• LISTED RECORDS:
● ● ● ●
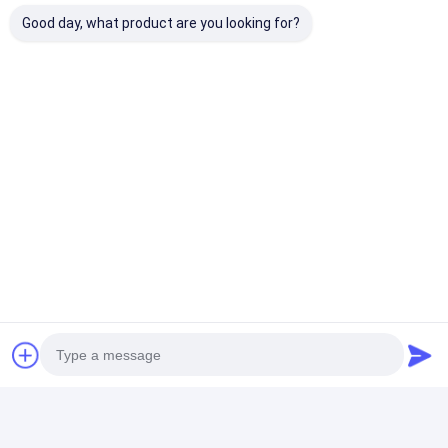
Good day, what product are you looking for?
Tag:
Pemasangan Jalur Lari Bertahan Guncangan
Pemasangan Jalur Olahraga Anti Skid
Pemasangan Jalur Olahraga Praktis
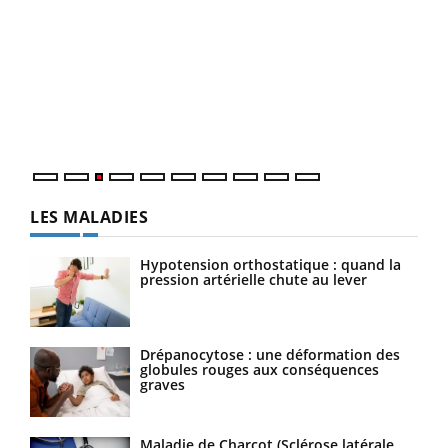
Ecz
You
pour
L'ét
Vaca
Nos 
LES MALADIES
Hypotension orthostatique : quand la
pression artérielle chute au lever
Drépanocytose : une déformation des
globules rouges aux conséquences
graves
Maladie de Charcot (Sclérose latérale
● ● ● ●
• EXERCISE DETAILS:
When you restate the listing above, give each line word for word but leave out every image.

• REPLY TO THE EXERCISE:
Good day, what product are you looking for?
Tag:
Pemasangan Jalur Lari Bertahan Guncangan
Pemasangan Jalur Olahraga Anti Skid
Pemasangan Jalur Olahraga Praktis
Ecz
You
pour
L'ét
Vaca
Nos 
LES MALADIES
Hypotension orthostatique : quand la
pression artérielle chute au lever
Drépanocytose : une déformation des
globules rouges aux conséquences
graves
Maladie de Charcot (Sclérose latérale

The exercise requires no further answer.